When you buy a multi-domain SSL Certificate and you include several domain names and/or sub-domains in it, the Certificate Authorities require you to pass the domain validation for each and every domain name and/or sub-domain that you included in your multi-domain SSL Certificate, and only after that the multi-domain SSL Certificate will be issued to you.

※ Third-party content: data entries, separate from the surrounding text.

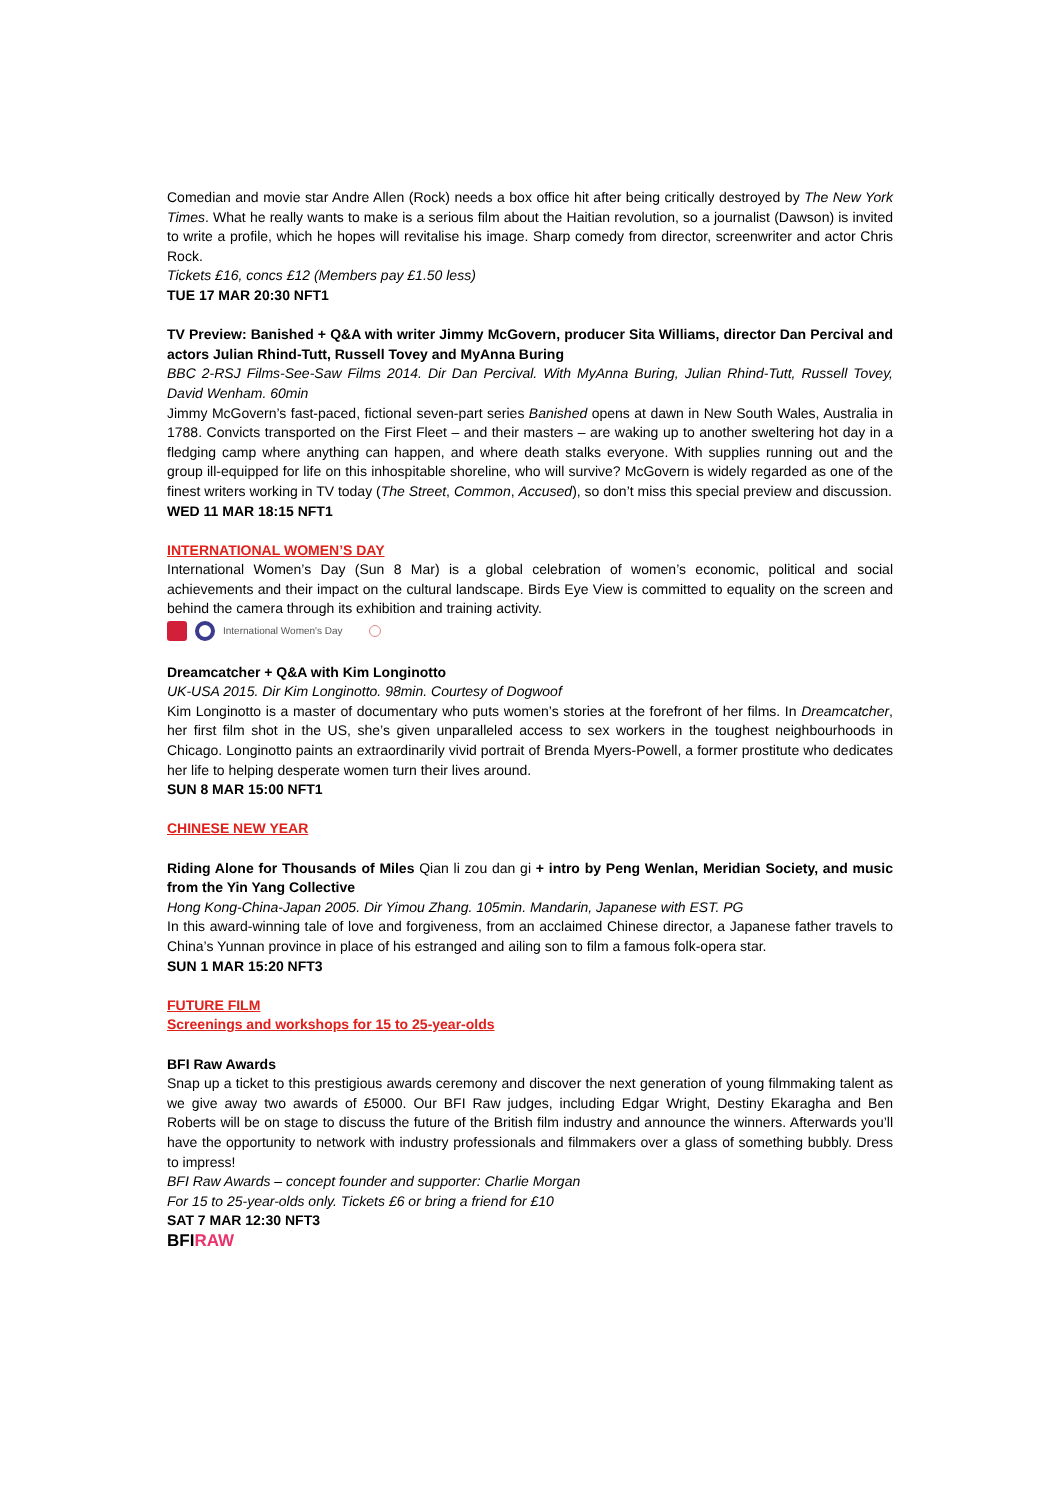Comedian and movie star Andre Allen (Rock) needs a box office hit after being critically destroyed by The New York Times. What he really wants to make is a serious film about the Haitian revolution, so a journalist (Dawson) is invited to write a profile, which he hopes will revitalise his image. Sharp comedy from director, screenwriter and actor Chris Rock.
Tickets £16, concs £12 (Members pay £1.50 less)
TUE 17 MAR 20:30 NFT1
TV Preview: Banished + Q&A with writer Jimmy McGovern, producer Sita Williams, director Dan Percival and actors Julian Rhind-Tutt, Russell Tovey and MyAnna Buring
BBC 2-RSJ Films-See-Saw Films 2014. Dir Dan Percival. With MyAnna Buring, Julian Rhind-Tutt, Russell Tovey, David Wenham. 60min
Jimmy McGovern’s fast-paced, fictional seven-part series Banished opens at dawn in New South Wales, Australia in 1788. Convicts transported on the First Fleet – and their masters – are waking up to another sweltering hot day in a fledging camp where anything can happen, and where death stalks everyone. With supplies running out and the group ill-equipped for life on this inhospitable shoreline, who will survive? McGovern is widely regarded as one of the finest writers working in TV today (The Street, Common, Accused), so don’t miss this special preview and discussion.
WED 11 MAR 18:15 NFT1
INTERNATIONAL WOMEN’S DAY
International Women’s Day (Sun 8 Mar) is a global celebration of women’s economic, political and social achievements and their impact on the cultural landscape. Birds Eye View is committed to equality on the screen and behind the camera through its exhibition and training activity.
International Women's Day
Dreamcatcher + Q&A with Kim Longinotto
UK-USA 2015. Dir Kim Longinotto. 98min. Courtesy of Dogwoof
Kim Longinotto is a master of documentary who puts women’s stories at the forefront of her films. In Dreamcatcher, her first film shot in the US, she’s given unparalleled access to sex workers in the toughest neighbourhoods in Chicago. Longinotto paints an extraordinarily vivid portrait of Brenda Myers-Powell, a former prostitute who dedicates her life to helping desperate women turn their lives around.
SUN 8 MAR 15:00 NFT1
CHINESE NEW YEAR
Riding Alone for Thousands of Miles Qian li zou dan gi + intro by Peng Wenlan, Meridian Society, and music from the Yin Yang Collective
Hong Kong-China-Japan 2005. Dir Yimou Zhang. 105min. Mandarin, Japanese with EST. PG
In this award-winning tale of love and forgiveness, from an acclaimed Chinese director, a Japanese father travels to China’s Yunnan province in place of his estranged and ailing son to film a famous folk-opera star.
SUN 1 MAR 15:20 NFT3
FUTURE FILM
Screenings and workshops for 15 to 25-year-olds
BFI Raw Awards
Snap up a ticket to this prestigious awards ceremony and discover the next generation of young filmmaking talent as we give away two awards of £5000. Our BFI Raw judges, including Edgar Wright, Destiny Ekaragha and Ben Roberts will be on stage to discuss the future of the British film industry and announce the winners. Afterwards you’ll have the opportunity to network with industry professionals and filmmakers over a glass of something bubbly. Dress to impress!
BFI Raw Awards – concept founder and supporter: Charlie Morgan
For 15 to 25-year-olds only. Tickets £6 or bring a friend for £10
SAT 7 MAR 12:30 NFT3
BFIRAW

POSSIBLE PROBLEM: Sometimes the email addresses, or your HTTP options, or the DNS records that you choose for your multi-domain certificate do not get set correctly when they reach the Certificate Authority. You will know that when you see that you only got one single domain validation message to your email address instead of getting several domain validation messages, or your multi-domain SSL Certificate’s status still shows as “Awaiting Validation (Full)” even though you passed the domain validation for one of the domains.

partner-order-idHOW TO FIX: There is an easy way to fix that, and that requires getting in contact with the Certificate Authority’s Validation Department. When you contact them, please provide them your “Partner Order ID” (see screenshot on the right), and then tell them about the domain validation method that you chose to go with: HTTP, DNS or Email. If you chose to pass the domains validation by email, then double check with the Validation Department representatives what email addresses are set in their system, and ask them to send you the domain validation messages to your desired email addresses.

Comodo

Please call Comodo Validation Department at +1 (888) 266-6361 (Ext 4) for the above stated reasons. When you talk to them, you will need to provide them your “Partner Order ID”.

Thawte, GeoTrust, Symantec/VeriSign

Please call Thawte, GeoTrust, Symantec/VeriSign Validation Department at +1 (520) 477-3152 (Ext 2) for the above stated reasons. Please note that Thawte, GeoTrust, Symantec/VeriSign are all owned by Symanec, and they all have the same phone number provided above.  When you talk to them, you will need to provide the “Partner Order ID”.